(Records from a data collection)
+-------+

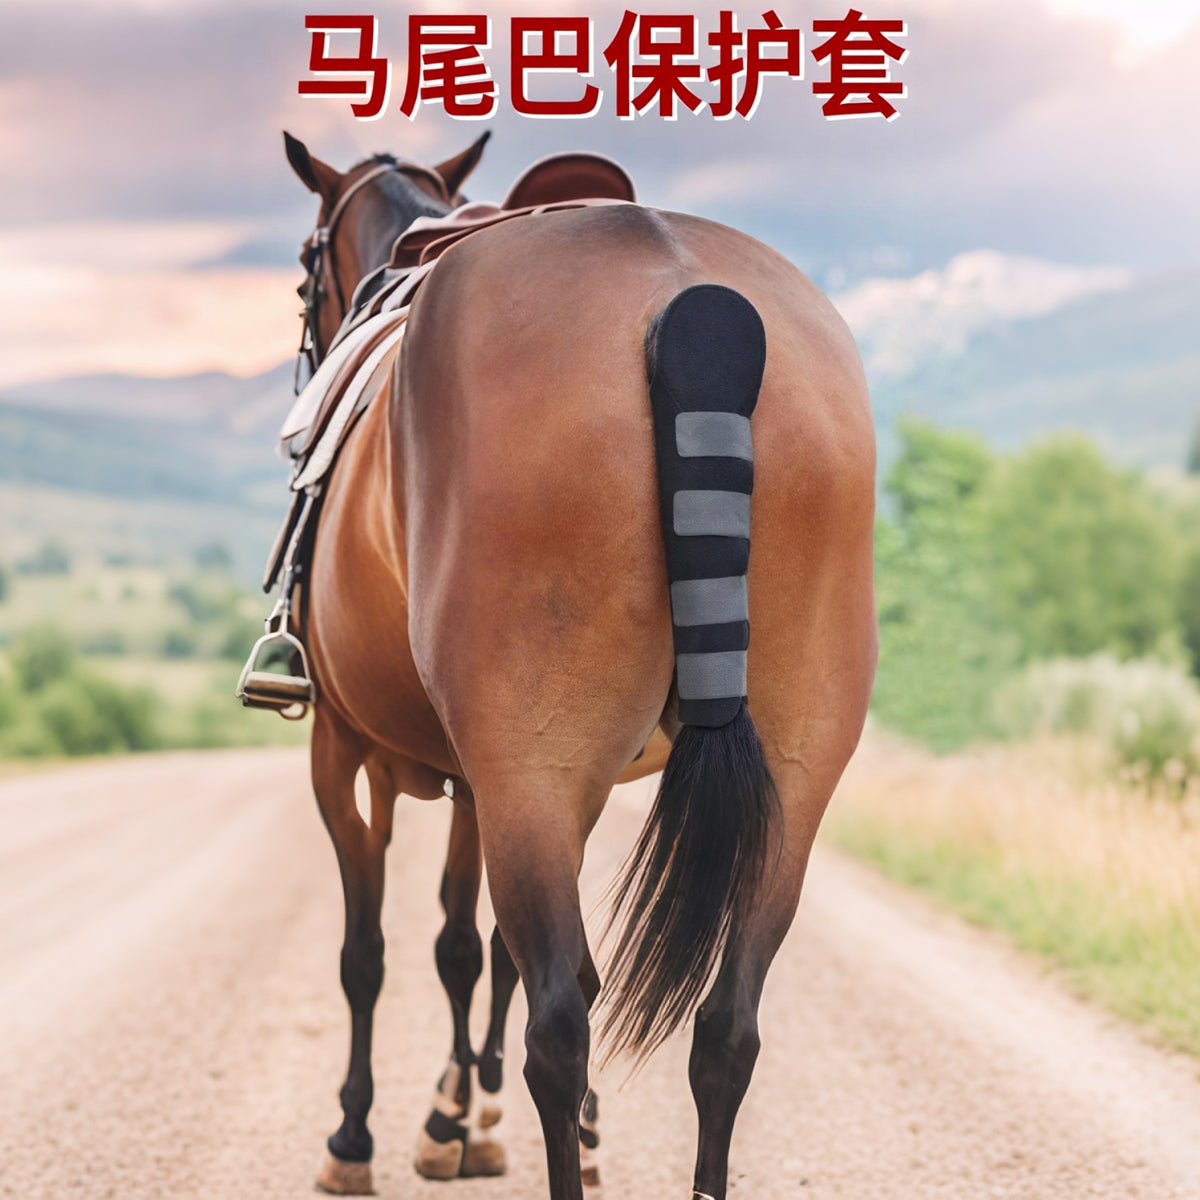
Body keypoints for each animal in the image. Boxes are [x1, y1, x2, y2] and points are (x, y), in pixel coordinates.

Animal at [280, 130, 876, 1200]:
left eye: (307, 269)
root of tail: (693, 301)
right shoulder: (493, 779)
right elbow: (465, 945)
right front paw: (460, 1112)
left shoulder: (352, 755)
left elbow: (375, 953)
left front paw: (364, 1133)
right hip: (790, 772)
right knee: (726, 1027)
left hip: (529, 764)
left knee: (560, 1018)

+-------+

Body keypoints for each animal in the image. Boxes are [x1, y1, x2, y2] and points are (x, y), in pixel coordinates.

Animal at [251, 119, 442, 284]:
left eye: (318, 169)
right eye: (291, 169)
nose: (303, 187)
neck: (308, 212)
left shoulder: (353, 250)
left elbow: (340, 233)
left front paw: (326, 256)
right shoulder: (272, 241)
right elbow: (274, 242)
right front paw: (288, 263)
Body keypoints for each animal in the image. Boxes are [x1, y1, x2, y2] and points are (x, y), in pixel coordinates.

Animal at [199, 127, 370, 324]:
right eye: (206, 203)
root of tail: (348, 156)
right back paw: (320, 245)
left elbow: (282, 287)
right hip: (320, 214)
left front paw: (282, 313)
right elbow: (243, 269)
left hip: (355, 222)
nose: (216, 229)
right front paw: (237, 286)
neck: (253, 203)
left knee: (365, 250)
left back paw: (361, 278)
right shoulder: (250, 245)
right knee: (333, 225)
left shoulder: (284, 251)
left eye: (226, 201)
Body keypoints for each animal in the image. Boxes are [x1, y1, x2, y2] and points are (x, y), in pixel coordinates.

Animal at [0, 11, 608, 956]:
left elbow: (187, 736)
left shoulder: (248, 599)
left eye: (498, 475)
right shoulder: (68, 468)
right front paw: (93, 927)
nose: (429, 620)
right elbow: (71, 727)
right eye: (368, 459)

+-------+

◆ Problem statement:
Where does the word "front" appear in the records above? Return every line that holds it.

◆ Solved exercise:
right front paw: (460, 1112)
left front paw: (364, 1133)
left front paw: (326, 256)
right front paw: (288, 263)
left front paw: (282, 313)
right front paw: (237, 286)
right front paw: (93, 927)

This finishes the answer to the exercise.